Gentlemen, start your cummerbunds.
NASCAR held its annual awards ceremony at Wynn Las Vegas on Friday night, and it's times like this when one thinks of the old comedian George Gobel.
Gobel had the misfortune to be a guest on "The Tonight Show" years ago after Bob Hope had knocked 'em dead. It was a tough act to follow -- kids, ask your grandfather or the soldiers at a USO show -- and there simply was no way Gobel could measure up.
"Johnny," he said, taking his seat alongside his venerable host, "do you ever get the feeling that the world was a tuxedo, and you were a pair of brown shoes?"
The best stock-car drivers in the world got all gussied up again Friday night. I saw a lot of tuxedos on the red carpet. I did not see a single pair of brown shoes.
Shoes were shined, lapels were notched, cuffs were linked. It appeared Tony Stewart, the man of the hour, had at least attempted to shave. On Thursday.
Even the crew chiefs had scrubbed the grease from under their fingernails.
NASCAR, it turns out, cleans up better than Courtney Love.
You can take the boy out of the country ... and you can also take the country out of the boy.
When Jeff Gordon broke into NASCAR, he had a mustache and a mullet. Now he wears Armani suits and has a long-legged wife who is taller than he is.
Carl Edwards has posed for magazines without his shirt. I'll bet Cale Yarborough never did that.
Expensive haircut. Perfect teeth. Married to a "10." Not a Bristol "10" or a Darlington "10." A Las Vegas "10." When I told Edwards he looked sartorially splendid, he smiled and said "Yeah." He knew what that meant.
Kurt Busch also looked comfortable in his tuxedo. The Las Vegas native was the only driver sporting the traditional dinner jacket bow tie. Wit. Charm. Savoir faire. At least away from the track.
Busch looked like a secret agent. Busch, Kurt Busch. Now all he needs is for Q to make him a silencer for those interviews on pit road.
All in all, the red carpet was about as eventful as one of those races on the 1.5-mile ovals. Not a lot of action. Jimmie Johnson kept stepping on the train of wife Chandra's dress; Dale Earnhardt Jr. actually does have a girlfriend (her name is Amy Reiman, and she is gorgeous); Jordan Fish, Denny Hamlin's date, had a slit up her dress that would not have passed tech inspection (not that anybody was complaining); and Brad Keselowski, the Eddie Haskell of NASCAR -- cocky and arrogant but in a likable way -- arrived without a date.
"Why bring sand to the beach?" said the driver of the Miller Lite Dodge.
And Reba McEntire -- I mean Reba, as she has now become a one-named person -- said she has a son, Shelby, who is going to drive in the Grand-Am Series for Jack Roush next year, so Tony Stewart had better watch out.

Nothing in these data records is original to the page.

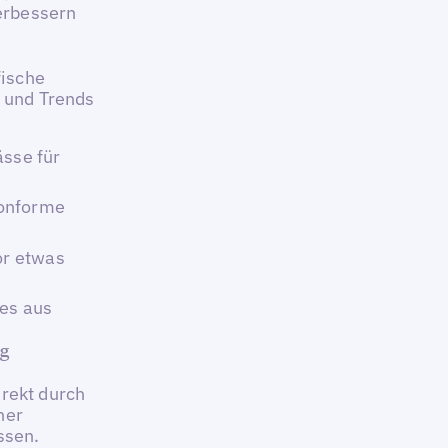
erbessern
fische
e und Trends
ässe für
konforme
or etwas
 es aus
ng
direkt durch
her
ssen.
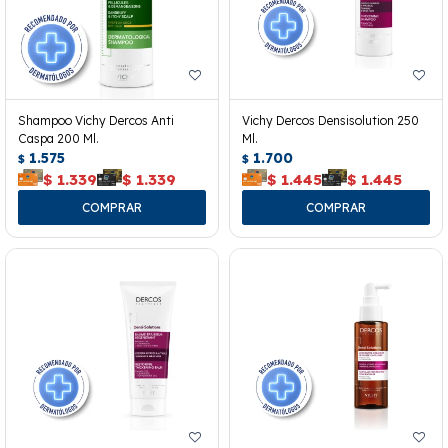
Shampoo Vichy Dercos Anti
Vichy Dercos Densisolution 250
Caspa 200 Ml.
Ml.
1.575
1.700
$
$
$
1.339
$
1.339
$
1.445
$
1.445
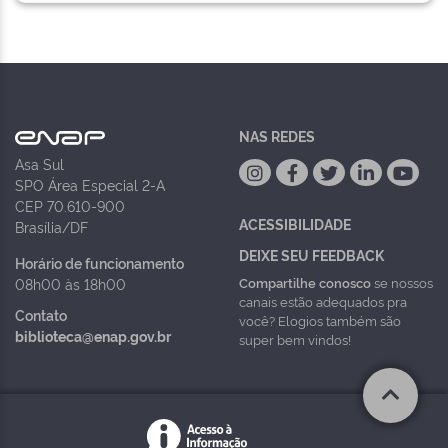
NAS REDES
Asa Sul
SPO Área Especial 2-A
CEP 70.610-900
ACESSIBILIDADE
Brasília/DF
DEIXE SEU FEEDBACK
Horário de funcionamento
Compartilhe conosco
se nossos
08h00 às 18h00
canais estão adequados pra
Contato
você? Elogios também são
biblioteca@enap.gov.br
super bem vindos!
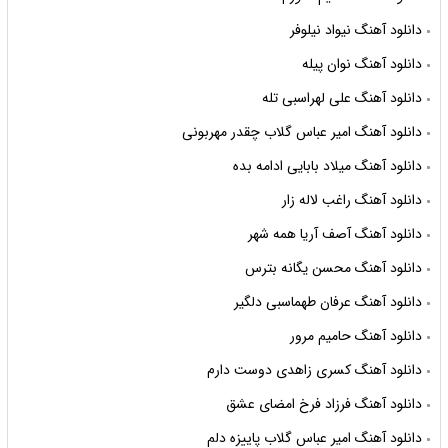
دانلود آهنگ نیواد نیلوفر
دانلود آهنگ نوان پیله
دانلود آهنگ علی لهراسبی تله
دانلود آهنگ امیر عباس گلاب چقدر مهربونی
دانلود آهنگ میلاد بابایی ادامه بده
دانلود آهنگ راغب لاله زار
دانلود آهنگ آصف آریا همه شهر
دانلود آهنگ محسن یگانه بترس
دانلود آهنگ عرفان طهماسبی دلگیر
دانلود آهنگ حامیم مرور
دانلود آهنگ کسری زاهدی دوست دارم
دانلود آهنگ فرزاد فرخ امضای عشق
دانلود آهنگ امیر عباس گلاب پاییزه دلم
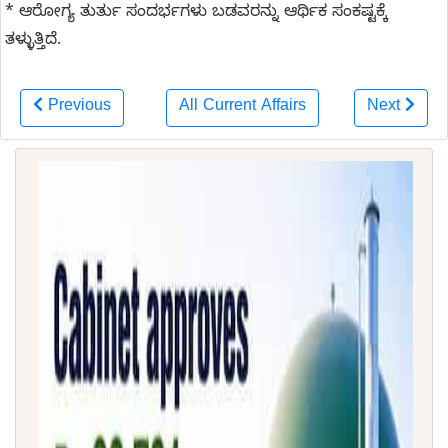
* ಆರೋಗ್ಯ ತುರ್ತು ಸಂದರ್ಭಗಳು ಬಡವರನ್ನು ಆರ್ಥಿಕ ಸಂಕಷ್ಟಕ್ಕೆ
ತಳ್ಳುತ್ತಿದೆ.
Previous
All Current Affairs
Next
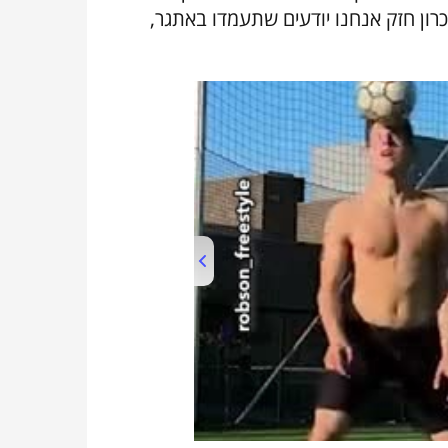
רון חזק אנחנו יודעים שתעמדו באתגר,
00:00
/
01:05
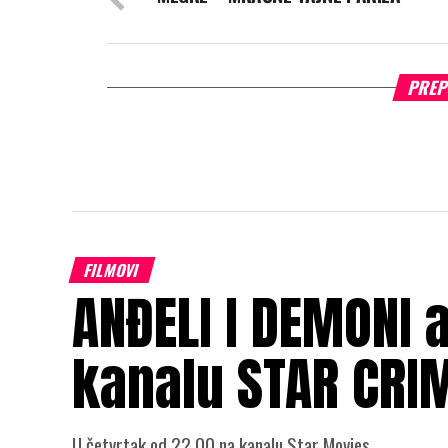
PREP
FILMOVI
ANĐELI I DEMONI a
kanalu STAR CRI
U četvrtak od 22.00 na kanalu Star Movies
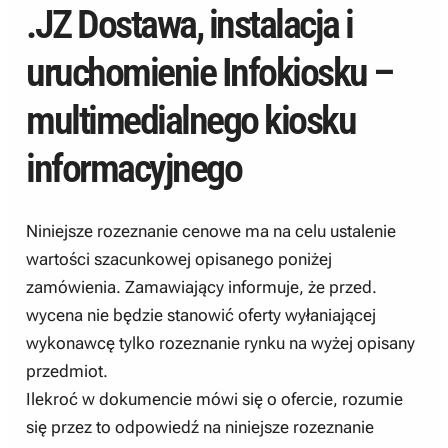
.JZ Dostawa, instalacja i
uruchomienie Infokiosku –
multimedialnego kiosku
informacyjnego
Niniejsze rozeznanie cenowe ma na celu ustalenie
wartości szacunkowej opisanego poniżej
zamówienia. Zamawiający informuje, że przed.
wycena nie będzie stanowić oferty wyłaniającej
wykonawcę tylko rozeznanie rynku na wyżej opisany
przedmiot.
Ilekroć w dokumencie mówi się o ofercie, rozumie
się przez to odpowiedź na niniejsze rozeznanie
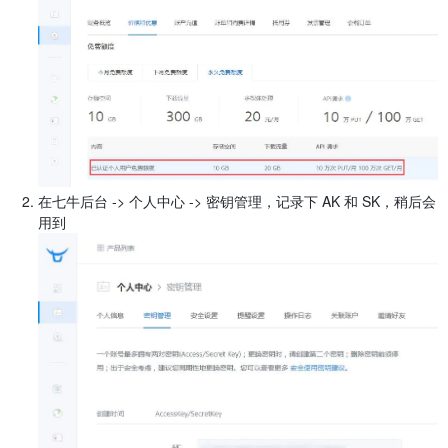
在七牛后台 -> 个人中心 -> 密钥管理，记录下 AK 和 SK，稍后会
用到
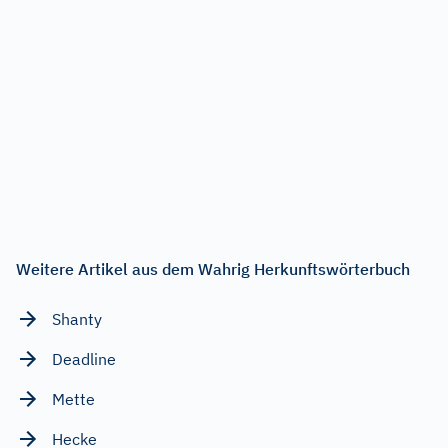
Weitere Artikel aus dem Wahrig Herkunftswörterbuch
Shanty
Deadline
Mette
Hecke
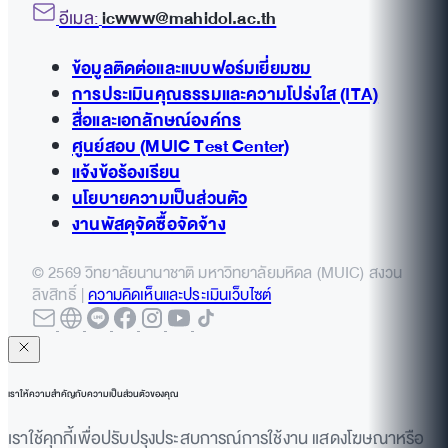
อีเมล:
icwww@mahidol.ac.th
ข้อมูลติดต่อและแบบฟอร์มเยี่ยมชม
การประเมินคุณธรรมและความโปร่งใส (ITA)
สื่อและเอกลักษณ์องค์กร
ศูนย์สอบ (MUIC Test Center)
แจ้งข้อร้องเรียน
นโยบายความเป็นส่วนตัว
งานพัสดุจัดซื้อจัดจ้าง
© 2569 วิทยาลัยนานาชาติ มหาวิทยาลัยมหิดล (MUIC) สงวน
ลิขสิทธิ์ |
ความคิดเห็นและประเมินเว็บไซต์
เราให้ความสำคัญกับความเป็นส่วนตัวของคุณ
เราใช้คุกกี้เพื่อปรับปรุงประสบการณ์การใช้งาน แสดงโฆษณาหรือ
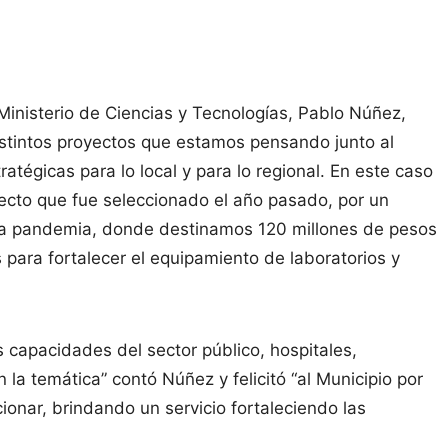
 Ministerio de Ciencias y Tecnologías, Pablo Núñez,
istintos proyectos que estamos pensando junto al
atégicas para lo local y para lo regional. En este caso
ecto que fue seleccionado el año pasado, por un
de la pandemia, donde destinamos 120 millones de pesos
s para fortalecer el equipamiento de laboratorios y
as capacidades del sector público, hospitales,
 la temática” contó Núñez y felicitó “al Municipio por
ionar, brindando un servicio fortaleciendo las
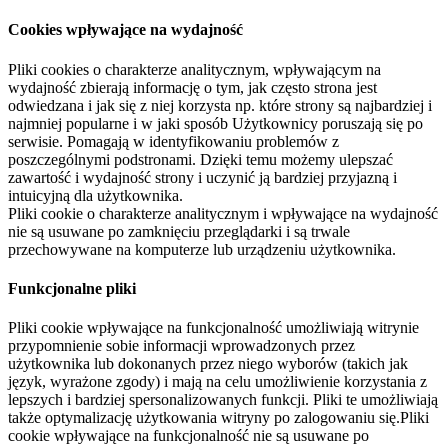
Cookies wpływające na wydajność
Pliki cookies o charakterze analitycznym, wpływającym na
wydajność zbierają informację o tym, jak często strona jest
odwiedzana i jak się z niej korzysta np. które strony są najbardziej i
najmniej popularne i w jaki sposób Użytkownicy poruszają się po
serwisie. Pomagają w identyfikowaniu problemów z
poszczególnymi podstronami. Dzięki temu możemy ulepszać
zawartość i wydajność strony i uczynić ją bardziej przyjazną i
intuicyjną dla użytkownika.
Pliki cookie o charakterze analitycznym i wpływające na wydajność
nie są usuwane po zamknięciu przeglądarki i są trwale
przechowywane na komputerze lub urządzeniu użytkownika.
Funkcjonalne pliki
Pliki cookie wpływające na funkcjonalność umożliwiają witrynie
przypomnienie sobie informacji wprowadzonych przez
użytkownika lub dokonanych przez niego wyborów (takich jak
język, wyrażone zgody) i mają na celu umożliwienie korzystania z
lepszych i bardziej spersonalizowanych funkcji. Pliki te umożliwiają
także optymalizację użytkowania witryny po zalogowaniu się.Pliki
cookie wpływające na funkcjonalność nie są usuwane po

Speaking of Smoke, one of the photographers saw the champ in the hospitality room, wolfing down a couple of In-N-Out burgers at around 4:30, less than 90 minutes before NASCAR would serve him the finest meats and cheeses.
You can take the boy out of the country ... and you can also take the country out of the boy. But not when he's hungry. Then you just give him a bib and hope he doesn't drip on his cummerbund.
Stewart was the last to go inside before the awards ceremony began and was running late. But he jammed on the brakes to answer a few more questions. "I'd rather just blend in and go sit at one of the tables," he said.
Preferably a craps table. But this was Tony Stewart's week, Tony Stewart's night, Tony Stewart's year. He would sit at the main table, front and center. He would smile and pose for pictures and sign autographs and he wouldn't complain, not tonight, because he was wearing a tuxedo and shiny black shoes and he looked like a champion.